Mit dem Kölner Rapper und Musikproduzenten David Floyd nahmen die Filmkinder einen Song auf, der sich durch den Film zieht. „Denk wie ein Erwachsener, laufe wie ein Kind, isoliert und abgeschirmt, weil Verantwortung erdrückt,“ singt etwa Kristina. Die Message: Wir sind hier und Du bist nicht alleine. „Sie empfinden selbst, dass sie zu schnell ihre Kindheit hinter sich gelassen haben und anders funktionieren mussten, als die meisten ihrer Altersgenossen“, so Andrea Rothenburg. „Durch die Dokumentation wird deutlich, wie viel Potential in den Kindern steckt und wie wichtig es ist, sie zu unterstützen, damit sie nicht selbst erkranken.

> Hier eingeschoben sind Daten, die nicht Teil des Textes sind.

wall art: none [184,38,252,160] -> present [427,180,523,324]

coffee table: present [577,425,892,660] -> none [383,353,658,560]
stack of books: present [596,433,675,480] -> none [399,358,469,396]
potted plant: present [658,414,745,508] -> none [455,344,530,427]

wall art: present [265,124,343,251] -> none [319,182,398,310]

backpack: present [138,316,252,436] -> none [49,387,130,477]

Die genetischen Faktoren kann man nicht ändern, aber man kann die Umfeldbedingungen beeinflussen und durch präventive Maßnahmen die Wahrscheinlichkeit einer Erkrankung reduzieren.“

Auf Grund der großen Nachfrage gibt es noch eine Zusatzvorstellung im Hamburger Zeise Kino am 4. März um 11 Uhr.  Weitere Vorführungen: In Kiel (Kino in der Pumpe) am 22. und 26. Februar, jeweils um 18.30 Uhr. Ab März ist der Film auch auf DVD erhältlich.